One bugaboo for Anderson in the past has been a propensity to surrender home runs on a far too frequent basis. He served up 62 long balls in 418.2 innings over his first three seasons.
But to this point, Anderson has yielded just one homer. After giving up 25 bombs a year ago, he is on a pace to allow just five this season.


In late April, Anderson was quoted by Todd Rosiak with the Milwaukee Journal Sentinel on an improved mental aspect of his approach to the game:

“I think it goes back to the mentality of being the hunter and not the hunted,” Rosiak quotes the pitcher. 

“(Pitching coach Derek Johnson) harps on that a lot. He tells me to just go out there and attack the strike zone and that my stuff’s good enough, and that I wouldn’t be here if it wasn’t.”

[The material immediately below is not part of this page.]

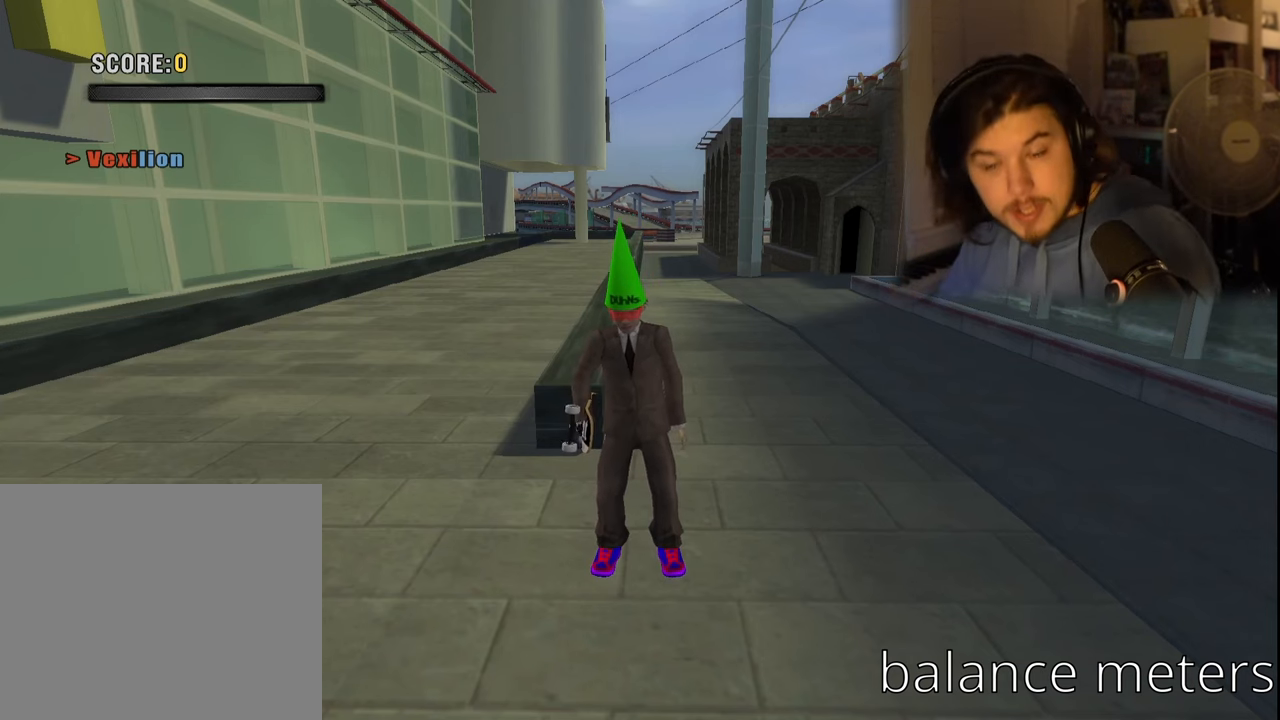
{"buttons": ["DPAD_DOWN"], "left_stick": "center", "right_stick": "center", "events": [[266, "DPAD_DOWN", "down"], [300, "DPAD_RIGHT", "down"], [350, "DPAD_DOWN", "up"], [416, "DPAD_RIGHT", "up"], [450, "DPAD_DOWN", "down"]]}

The lone homer that he has surrendered thus far in 2017 came in his very first start of the year. On April 6, Mark Reynolds of the Colorado Rockies tagged him in the third inning at Miller Park.
Since that time, Anderson is working on a streak of 27 consecutive innings without allowing a ball to leave the yard. It has clearly been a key to the overall improvement in his results.
Things haven’t been all rosy for Anderson. His last two starts have been less than stellar, as he allowed four earned runs to both the Atlanta Braves and St. Louis Cardinals. Against the division-rival Cards, Anderson lasted just 4.2 innings, his shortest outing of the season thus far.
The improvement that Anderson showed on the mound over his first handful of starts was noticeable. If he simply continues to keep the ball in the park, he will enjoy many more of those types of outings as the year moves along. Maintaining that “hunter” attitude will be the key.